Document some more config options for tesseract

Clarify also the name(s) of the generated OCR result file(s): Tesseract does not create a file named outbase.txt by default. Fix also a sentence in the language section. Signed-off-by: Stefan Weil <sw@weilnetz.de>
2025-01-18 06:30:14 +08:00 · 2018-10-05 15:45:45 +02:00 · 2018-10-05 15:45:45 +02:00 · 383dcf70b5
commit 383dcf70b5
parent e03ee932d2
1 changed files with 17 additions and 4 deletions
--- a/doc/tesseract.1.asc
+++ b/doc/tesseract.1.asc
@ -34,7 +34,9 @@ IN/OUT ARGUMENTS

 'outputbase'::
 	The basename of the output file (to which the appropriate extension
-	will be appended).  By default the output will be named 'outbase.txt'.
+	will be appended).  By default the output will be a text file
+	with `.txt` added to the basename unless there are one or more
+	'configfile' options which explicitly specify the desired output.

 'stdout'::
 	Instruction to sent output data to standard output
@ -88,8 +90,19 @@ OPTIONS
 	contains a list of variables and their values, one per line, with a
 	space separating variable from value.  Interesting config files
 	include: +
-  * hocr - Output in hOCR format instead of as a text file.
-  * pdf  - Output in pdf instead of a text file.
+  * `hocr` - Output in hOCR format (file extension `.hocr`).
+  * `pdf` - Output PDF (file extension `.pdf`).
+  * `tsv` - Output TSV (file extension `.tsv`).
+  * `txt` - Output plain text (file extension `.txt`).
+  * `get.images` - Write images.
+  * `logfile` - Write debug file `tesseract.log`.
+  * `lstm.train` - Used for LSTM training.
+  * `makebox` - Output box file.
+  * `quiet` - Write debug file to /dev/null.
+
+It is possible to select several config files, for example
+`tesseract image.png demo hocr pdf txt` will create three output files
+`demo.hocr`, `demo.pdf` and `demo.txt` with the OCR results.

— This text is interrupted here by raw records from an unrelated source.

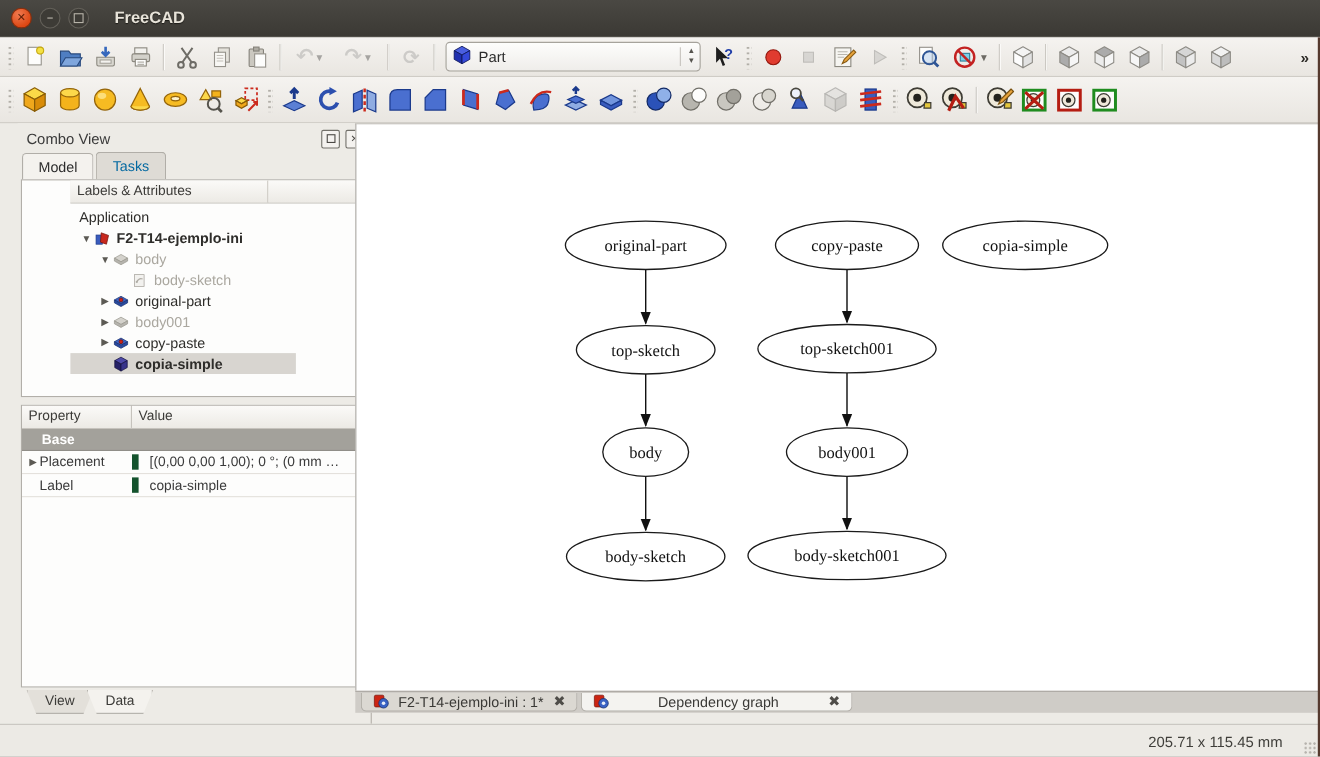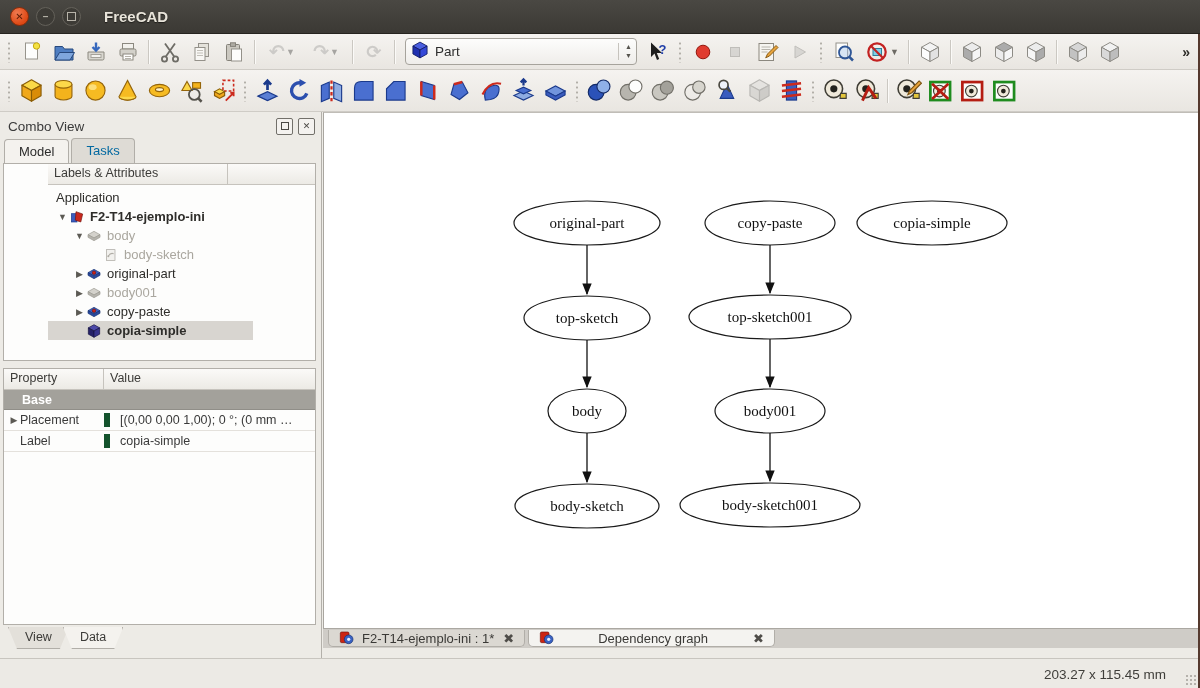"Combo View" .dock { left: 0 -> 16px }
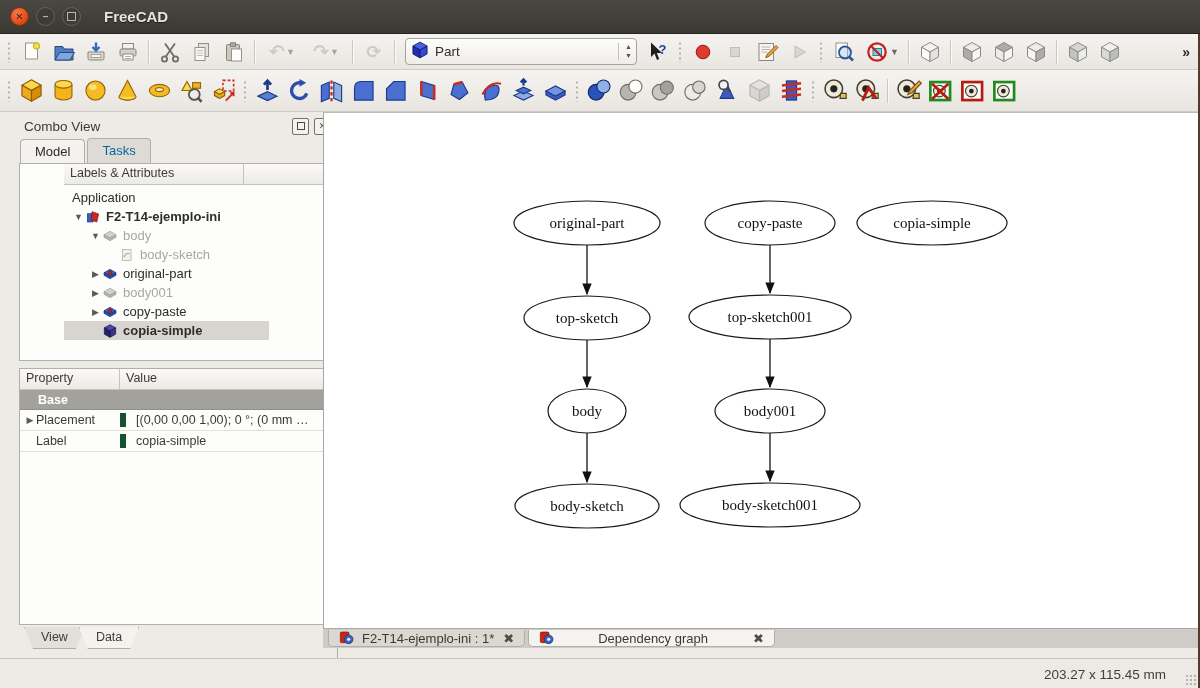"203.27 x 115.45 mm" span.dims { text: 203.27 -> 205.71 }
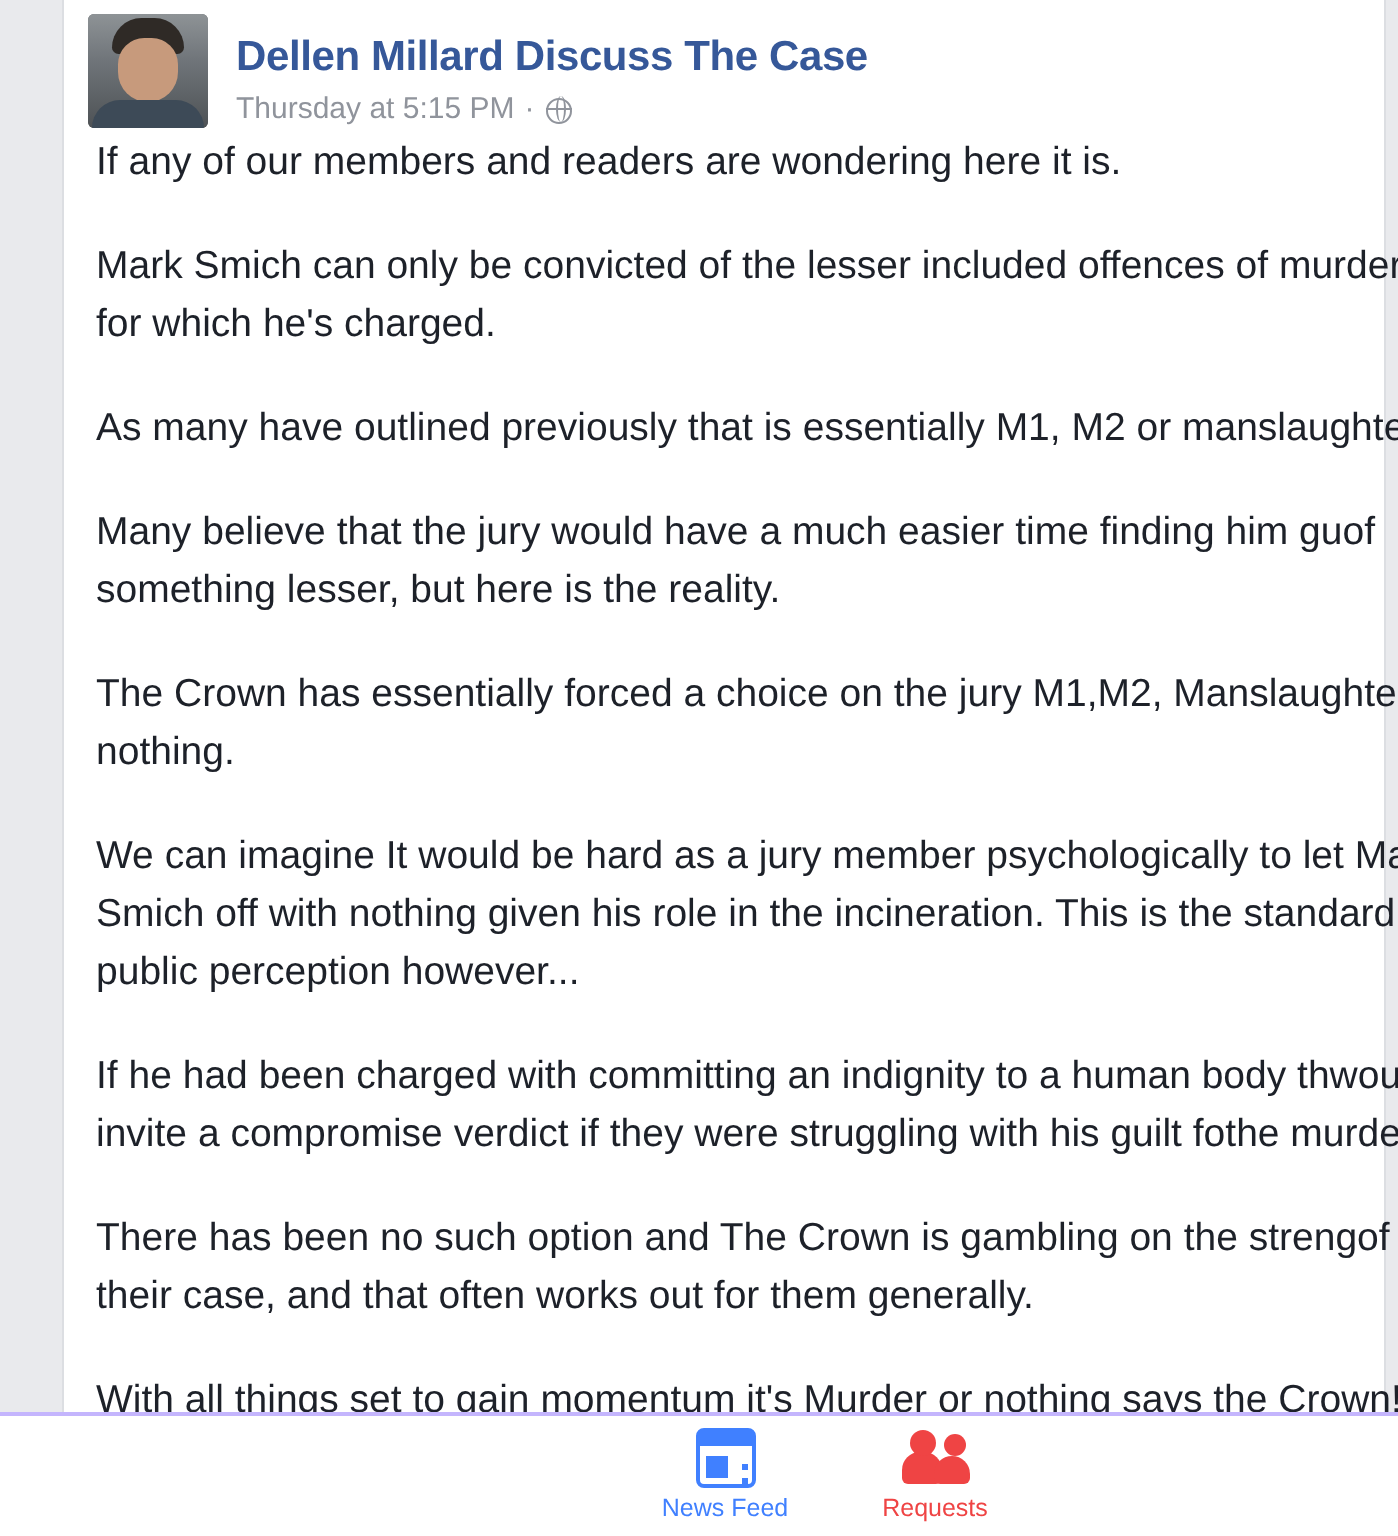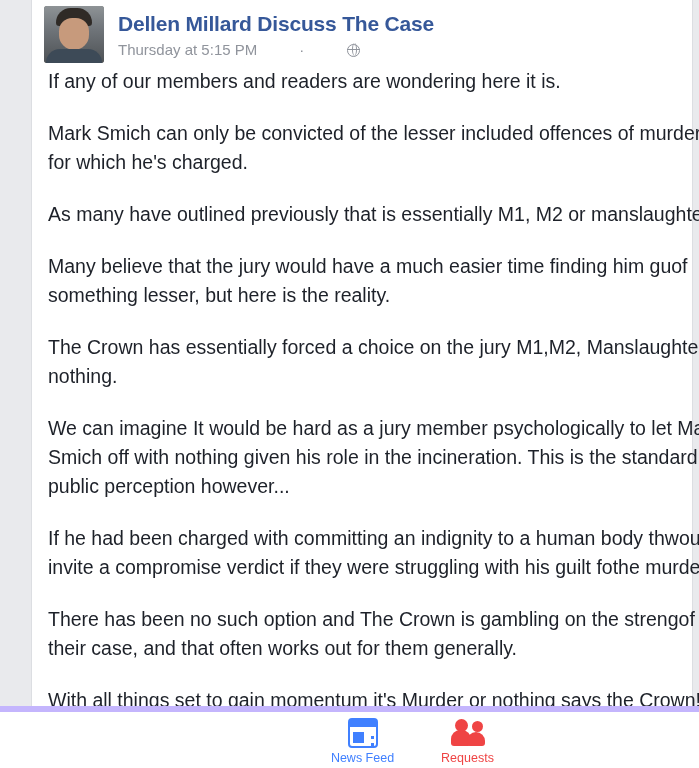"Dellen Millard Discuss The Case" .post-header { align-items: flex-start -> flex-end }
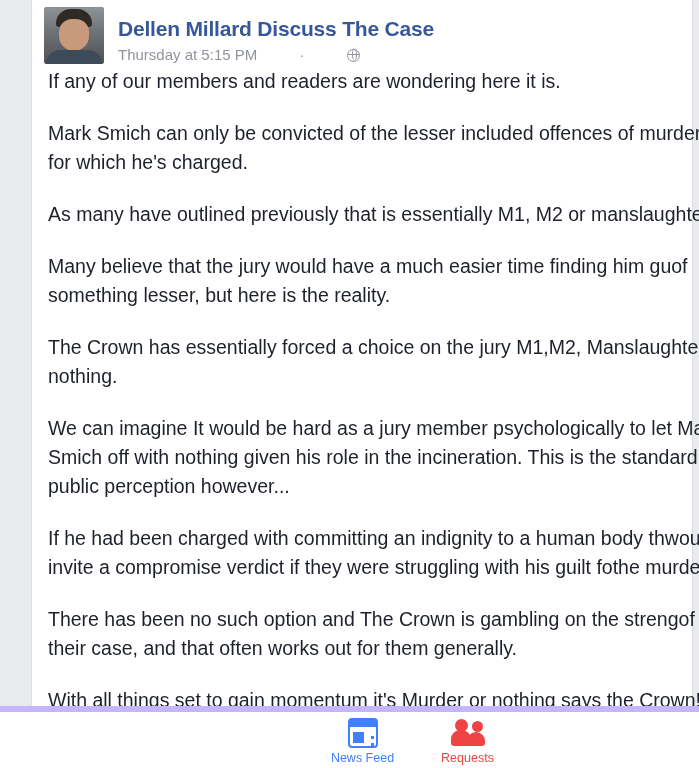"Thursday at 5:15 PM" .post-meta { gap: 37px -> none }
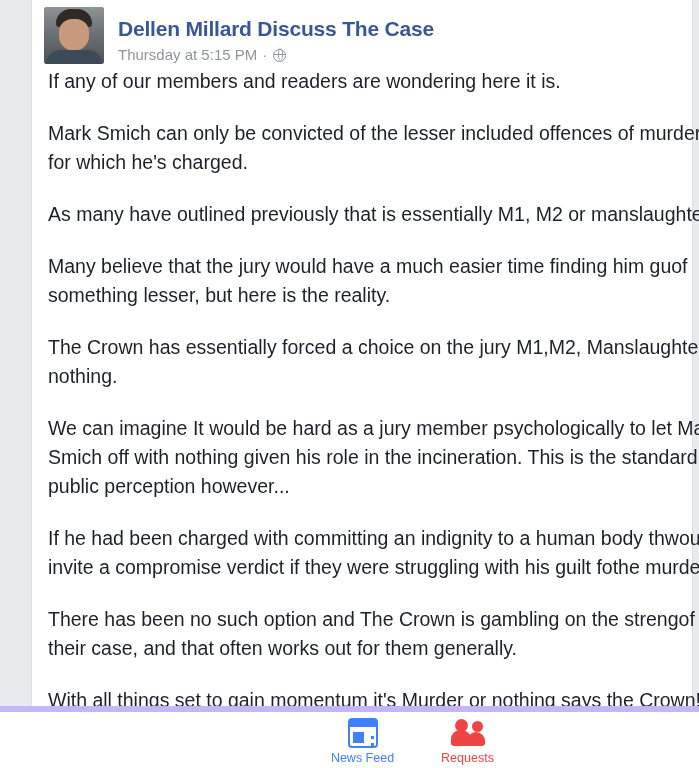"News Feed" .tabbar { border-top: 6px solid #c4b5fd -> 2px solid #c4b5fd }
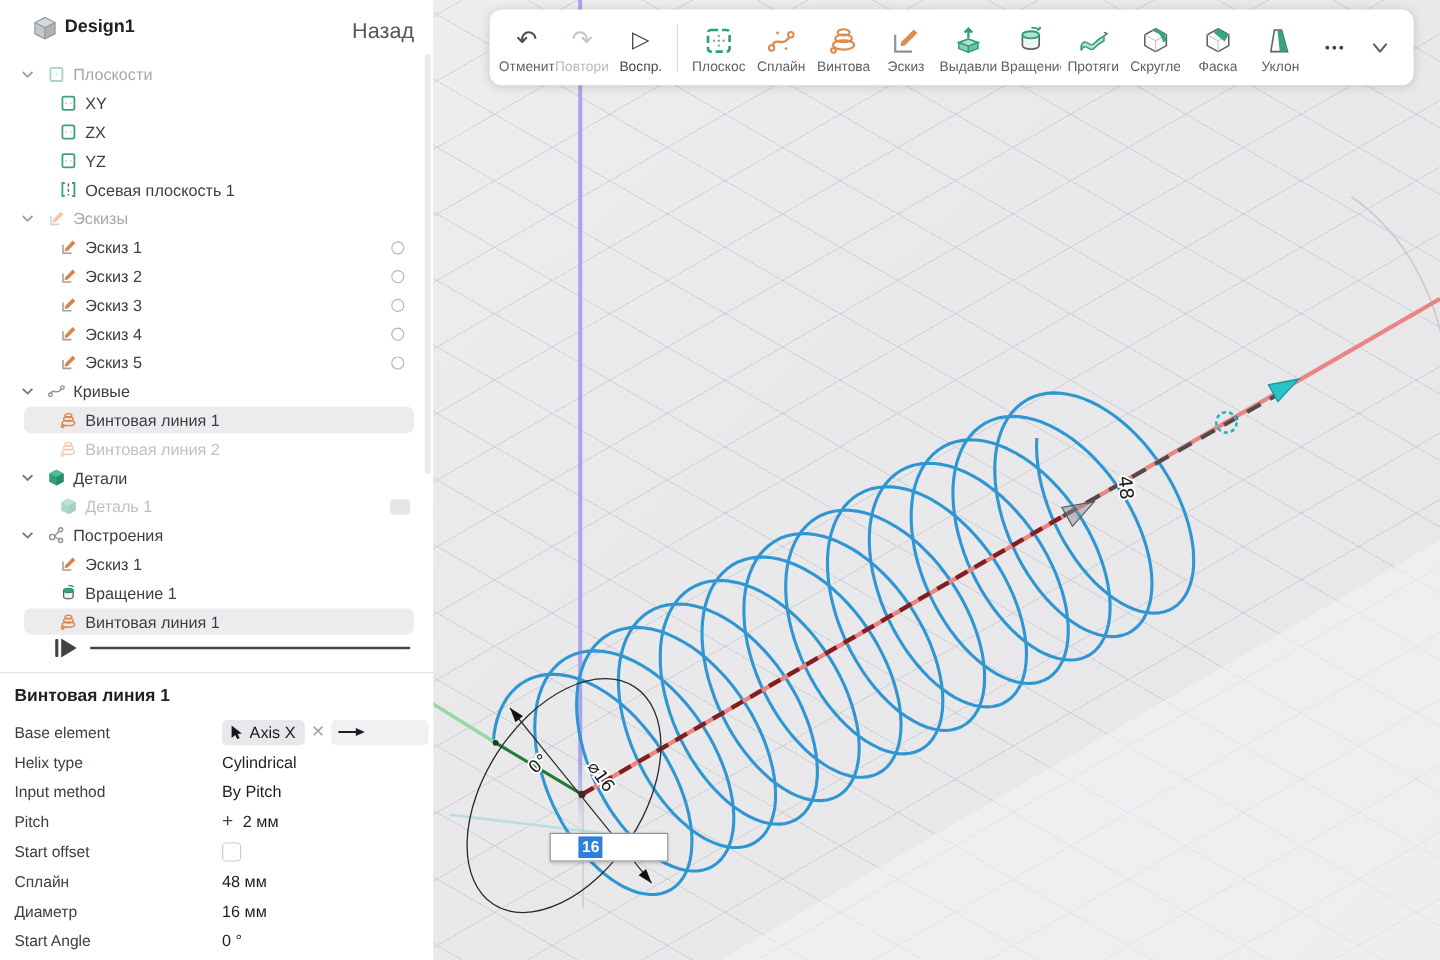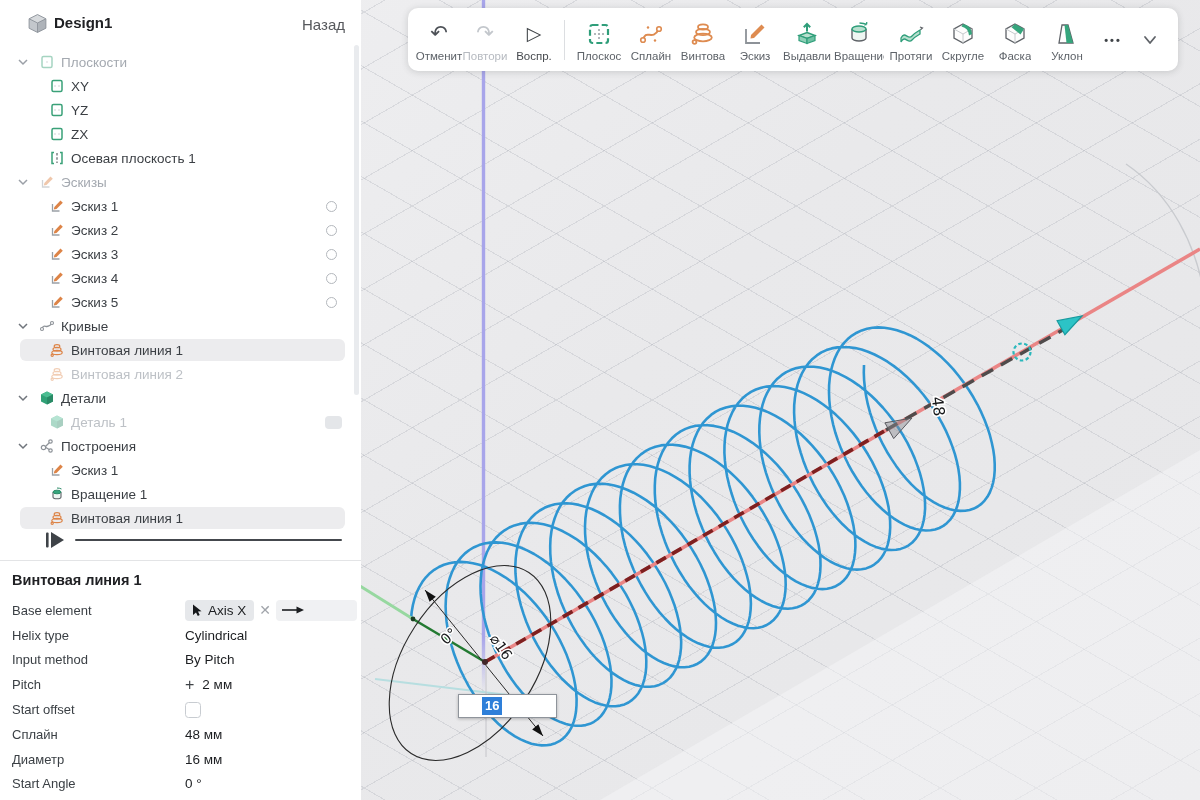"Назад" #sb-back { font-size: 15px -> 18px }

 *Nota Bene:*   The options `-l lang` and `--psm N` must occur
 before any 'configfile'.
@ -122,7 +135,7 @@ LANGUAGES

 The currently available traineddata files for tesseract 4.0
 for the following languages are in
-(in https://github.com/tesseract-ocr/tessdata_fast):
+https://github.com/tesseract-ocr/tessdata_fast:

 *afr* (Afrikaans),
 *amh* (Amharic),